Python becoming less Lisp-like

Antoon Pardon apardon at forel.vub.ac.be
Tue Mar 22 08:31:10 EST 2005


Op 2005-03-22, Steve Holden schreef <steve at holdenweb.com>:
> Antoon Pardon wrote:
>> Op 2005-03-21, Jeff Shannon schreef <jeffshannon at gmail.com>:
>> 
>>>Antoon Pardon wrote:
>>>
>>>>Op 2005-03-18, Jeff Shannon schreef <jeffshannon at gmail.com>:
>>>>
>>>>I find it odd that you start by saying you still find them very
>>>>consistent and here state there is a slight inconsistency.
>>>
>>>I said that the way that binding a name on a class instance always 
>>>creates an instance attribute regardless of the presence of a 
>>>similarly-named class attribute is consistent with the way that name 
>>>binding works in any scope.  This is true.  Binding of a name within a 
>>>function-local scope works the same way -- bindings are always created 
>>>within the narrowest scope unless something is explicitly done to 
>>>force other behavior.
>> 
>> 
>> But bindings in function scope happen earlier. There already
>> happens some kind of binding at call time. If it wouldn't
>> you wouldn't get an UnboundLocalError but just a NameError.
>> What seems to happen is that at call time all local variable
>> get prebound to somekind of illegal value and if they still have
>> this illegal value when you acces them, python raises the
>> UnboundLocalError
>> 
> They don't get pre-bound to some kind of illegal value.
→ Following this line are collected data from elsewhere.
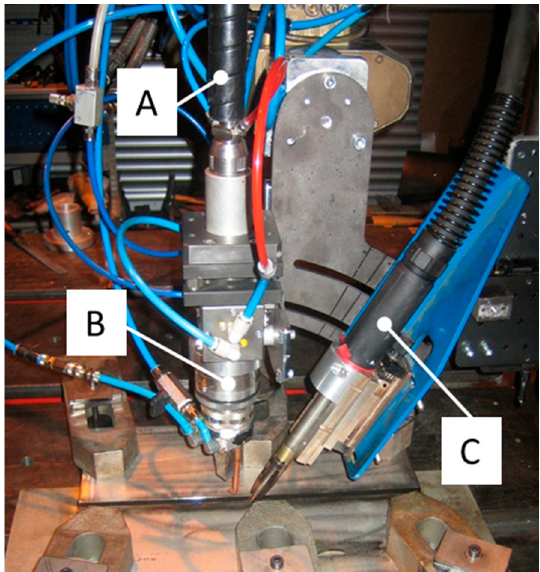
Figure 2. Welding head set-up used in the laser-arc hybrid and laser cold-wire experiments. ( A ) process fibre with connector; ( B ) laser welding head-unit; ( C ) adjustable gas metal arc welding (GMAW) torch unit.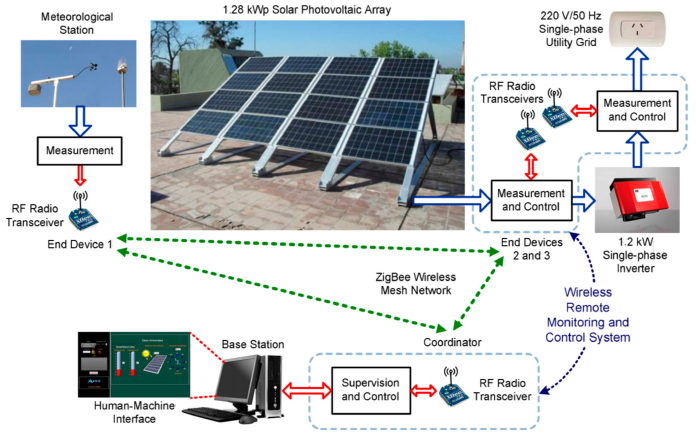
Figure 1. Photovoltaic cell, module, and array for various applications.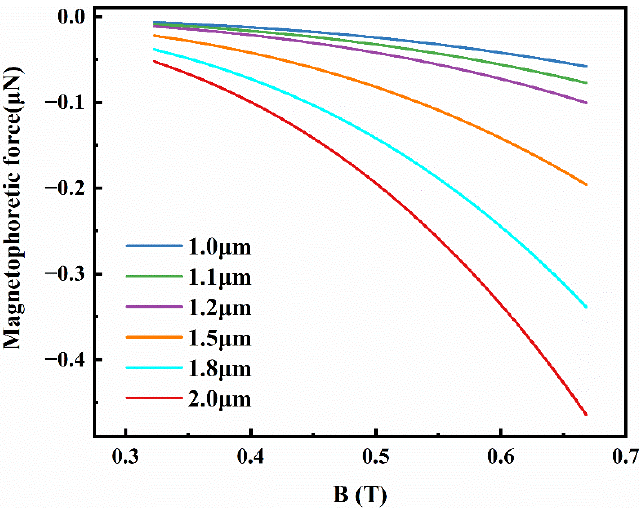
Figure 7. Magnetophoretic force of different particle sizes acting on diverse magnetic field intensity.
The parser 
> determines due to the presence in the function's code of an assignment 
> with that name as object - by STATIC analysis - that the name is local, 
> and therefore generates local references for it. It's the failure of a 
> local read that gives rise to the UnboundLocalError.
>
> If you want to talk about this as a binding you can, I suppose. In 
> actual fact, though, it's the code object's co_names attribute that says 
> which names are to be regarded as local, as far as I understand it.

And does this code object know which non-local names are on an
intermediate level and which are global? If not it seems the
binding has to be more than just the code object's co_names attribute.
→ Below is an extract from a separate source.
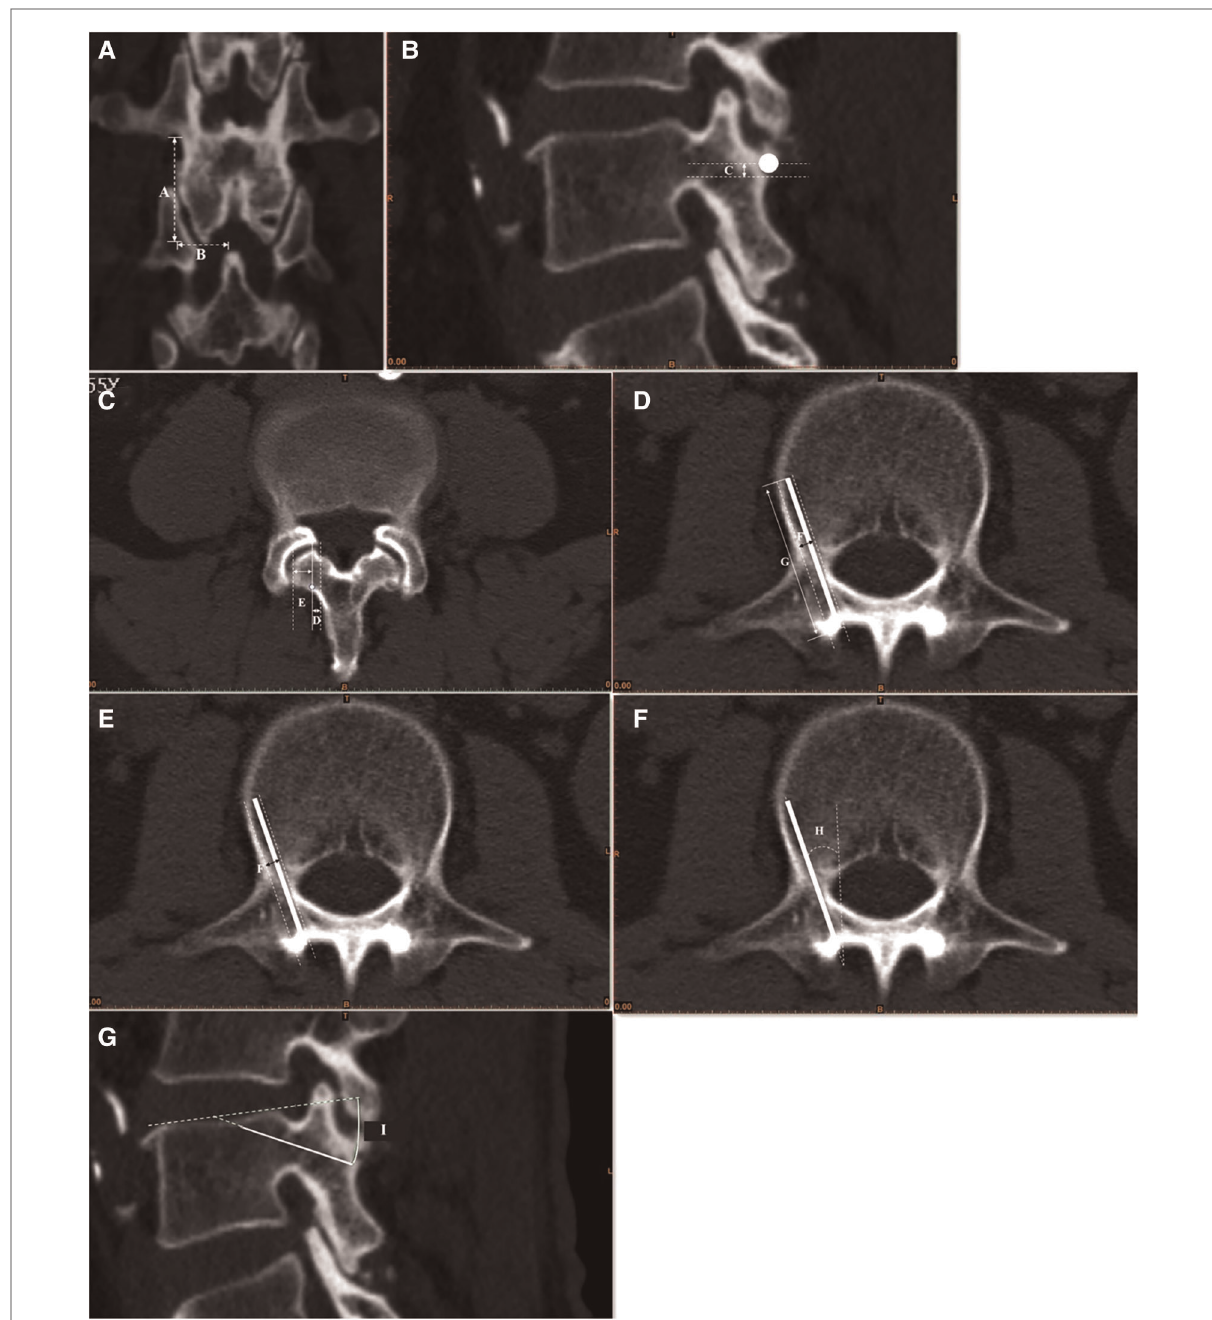
FIGURE 1 Morphometric measurement of the trajectory of the CBT screw. ( A ) The height (mm) of the lumbar pedicle (A), the width (mm) of the lumbar pedicle (B); ( B ) the distance (mm) of the inferior margin of the pedicle to the starting point (C); ( C ) the distance (mm) of the medial margin of the pedicle to the starting point (D), the distance (mm) from the starting point to the lateral margin of the pars interarticularis (E); ( D ) the maximum diameter (mm) in the transverse plane (F); ( E ) the maximum length (mm) in the sagittal plane (G); ( F ): the lateral angle (°) (H); ( G ): the cephalad angle (°)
>> To have something consistent with that with instances and classes
>> would mean that the interpreter would find out what attributes could
>> possible be created and do the samekind of prebindind so that if you
>> accessed such an attribute you wouldn't get an AttributeError but
>> something like an UnboundAttributeError.
>> 
> You appear to be asking for a very explicit (and extremely ambitious) 
> type of optimization here.

You misunderstand. I don't ask for this. I just argue that this is
what should happen in order to make what happens in function scope
and what happens with attributes (more) consistent with each other.

What I was wondering, doesn't __slots__  do something like this?